The Microsoft deployment was already in motion before Kennedy’s arrival, but it had little traction and wasn’t global in nature. Under Kennedy’s leadership, it now represents Bupa’s first global technology partnership, as well as the first time the private healthcare company has taken a worldwide approach to cloud sourcing and procurement.
Kennedy hopes this standardisation will resolve legacy issues around vendor proliferation, whilst driving an innovation and pace to unlock the global power of Bupa in local markets.
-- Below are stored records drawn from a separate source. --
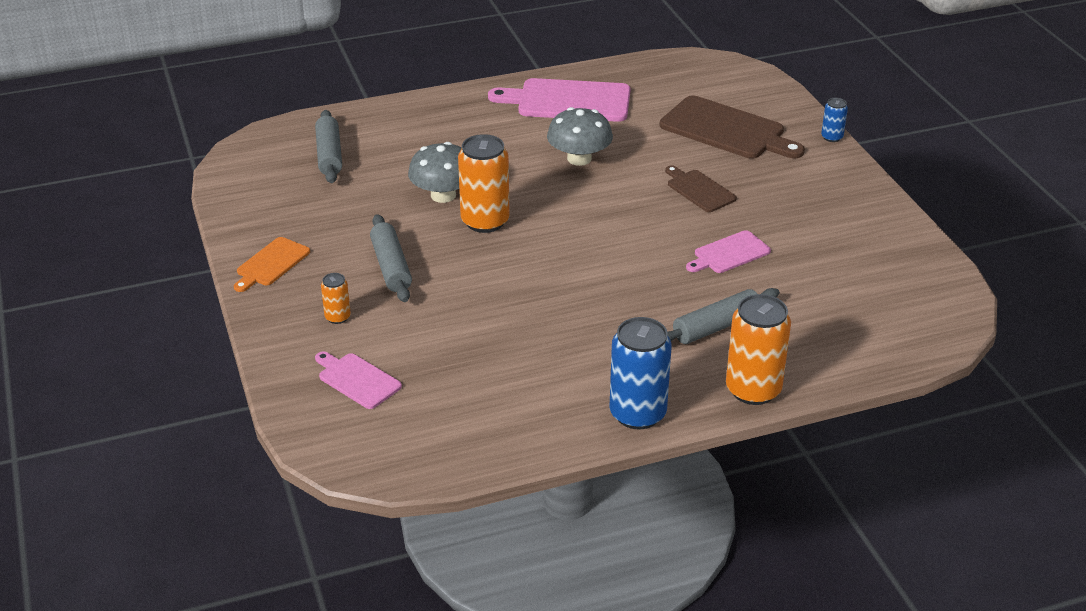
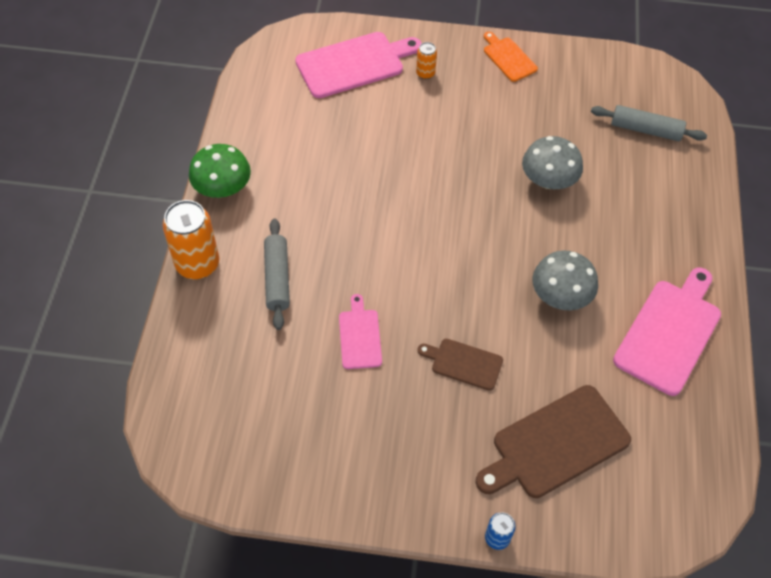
camera: 115 degrees right, 20 degrees up
(357, 380) = (354, 64): pink cutting board -> pink cutting board, size x1.82
(391, 267) = (467, 118): grey rolling pin -> none
(485, 221) = (497, 192): orange can -> none
(637, 414) = (222, 188): blue can -> green mushroom
(699, 190) = (464, 363): brown cutting board -> brown cutting board turned 150 degrees counterclockwise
There’s also a belief inside the company that it will result in improved cloud costs, in maximising cloud-native capabilities and in collaborating on data and reference architectures.
It’s all part of Bupa’s vision of being all-in on public cloud within the next 10 years, and committing to exiting all data centres by 2030. Kennedy says the organisation is “20% there” “We don’t expect there to be any retained legacy beyond the date of that final data centre door shuts.”
The journey will have complications, of course. “There are some challenges on the way; we have some mainframe architecture and we still have some legacy insurance services and applications, which are tens of years old,” she says. “But we get that the true value comes from when you’re all-in [with cloud],” she says.
A CTO focus on sustainability
Sustainability represents another key spoke of Bupa’s six-pillar business strategy, and once more the CTO has a commanding voice at the table.
The organisation has committed to net-zero carbon emission goals, “table stakes” in Kennedy’s eyes, but a broader strategy will launch later this year. A new sustainability lead joined Bupa at the start of 2021 but there’s still work to be done in the technology function, Kennedy acknowledges.
“The delivery of IT services is a quite significant contribution to Bupa’s corporate carbon emissions. So I have a clear commitment and ambition to reduce this dramatically. And cloud is a big part of that opportunity. I’m used to seeing significant percentage decreases in carbon emissions as a result of hyperscale cloud, so that’s a big part of our story,” she says. “As part of our technology strategy refresh, we’ll have a broader set of strategies to go after sustainability goals within technology, in support of our global ones.”
Kennedy also suggests that sustainability measures could change as the Bupa operating model shifts, in light of growing telehealth maturity and prolonged government restrictions. She notes that advancing digital capabilities through COVID-19 have already cut down substantially on carbon emissions.
Bupa is partnering with startups
As part of Kennedy’s role in innovation, she’s working collaboratively with startups. Bupa has a stake in a venture capital fund, which is run out of its global strategy group, and the firm has access to accelerator ecosystems directly as well as through partners like Microsoft.
Kennedy works alongside the clinical innovation team in horizon-scanning to identify market themes and prospective partners, as well as run proofs of concept (POCs) which can be scaled over time.
She says startups can bring a healthy dose of innovation and agility, but admits that scaling in an enterprise environment can be problematic. “It’s about fast delivery and fail fast. Prove out the concept. But this point around scale … I think sometimes where startups fail is less the POC and more in enterprise delivery.”
So where next for Kenendy? For now, it’s yet another virtual meeting but this IT leader, who competes for Great Britain in Masters’ Athletics in her spare time, recognises the race is just getting started. “I want every single technology employee to prioritise their efforts on making Bupa the most customer-centric organisation and delivering world-class technology capabilities in doing that.”